Additionally, the patient may experience dry mouth, diaphoresis, and tetanic spasms of the arms and legs.

Treatment of respiratory alkalosis centers on resolving the underlying problem.

Patients presenting with respiratory alkalosis have dramatically increased work of breathing and must be monitored closely for respiratory muscle fatigue.

When the respiratory muscles become exhausted, acute respiratory failure may ensue

Metabolic Acidosis

Metabolic acidosis is defined as a bicarbonate level of less than 22 mEq/L with a pH of less than 7.35.

Causes of metabolic acidosis

Metabolic acidosis is caused by either a deficit of base in the bloodstream or an excess of acids, other than CO2.

Diarrhea and intestinal fistulas may cause decreased levels of the base.

Causes of increased acids include:
- Renal failure
- Diabetic ketoacidosis
- Anaerobic metabolism
- Starvation
- Salicylate intoxication

Signs and symptoms

Nervous system manifestations include headache, confusion, and restlessness progressing to lethargy, then stupor or coma.

Cardiac dysrhythmias are common and Kussmaul respirations occur in an effort to compensate for the pH by blowing off more CO2.

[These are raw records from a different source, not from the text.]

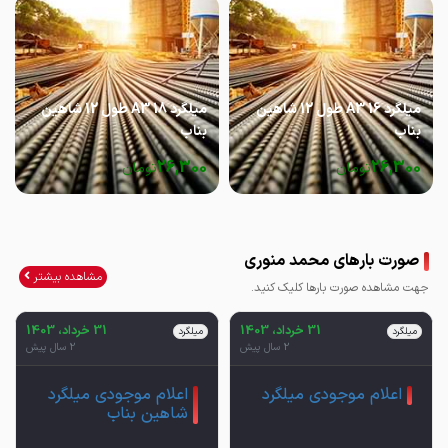
میلگرد 16 A3 طول 12 شاهین
میلگرد 18 A3 طول 12 شاهین
بناب
بناب
26,300
26,300
تومان
تومان
صورت بارهای محمد منوری
مشاهده بیشتر
جهت مشاهده صورت بارها کلیک کنید.
31 خرداد، 1403
31 خرداد، 1403
میلگرد
میلگرد
2 سال پیش
2 سال پیش
اعلام موجودی میلگرد
اعلام موجودی میلگرد
شاهین بناب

Warm, flushed skin, as well as nausea and vomiting,  are commonly noted.

The presence of metabolic acidosis should spur a search for hypoxic tissue somewhere in the body.

Hypoxemia can lead to anaerobic metabolism system-wide, but hypoxia of any tissue bed will produce metabolic acids as a result of anaerobic metabolism even if the PaO2 is normal.

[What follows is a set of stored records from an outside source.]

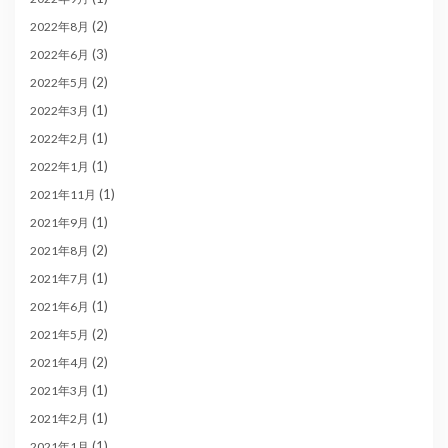
(2)
2022年8月
(3)
2022年6月
(2)
2022年5月
(1)
2022年3月
(1)
2022年2月
(1)
2022年1月
(1)
2021年11月
(1)
2021年9月
(2)
2021年8月
(1)
2021年7月
(1)
2021年6月
(2)
2021年5月
(2)
2021年4月
(1)
2021年3月
(1)
2021年2月
(1)
2021年1月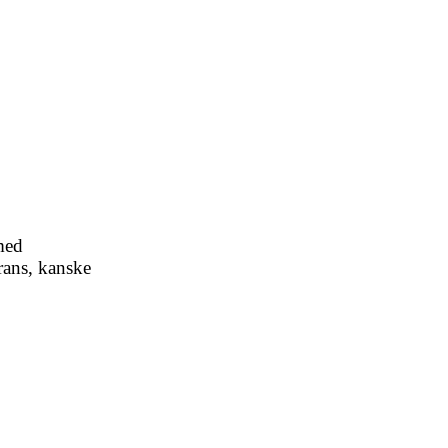
med
rans, kanske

Current research has shown that the use of sodium bicarbonate is indicated only for known bicarbonate-responsive acidosis, such as that seen with renal failure.

Routine use of sodium bicarbonate to treat metabolic acidosis results in subsequent metabolic alkalosis with hypernatremia and should be avoided.

Metabolic Alkalosis

Metabolic alkalosis is defined as a bicarbonate level greater than 26 mEq/liter with a pH greater than 7.45.

Causes of metabolic alkalosis

Either an excess of base or a loss of acid within the body can cause metabolic alkalosis.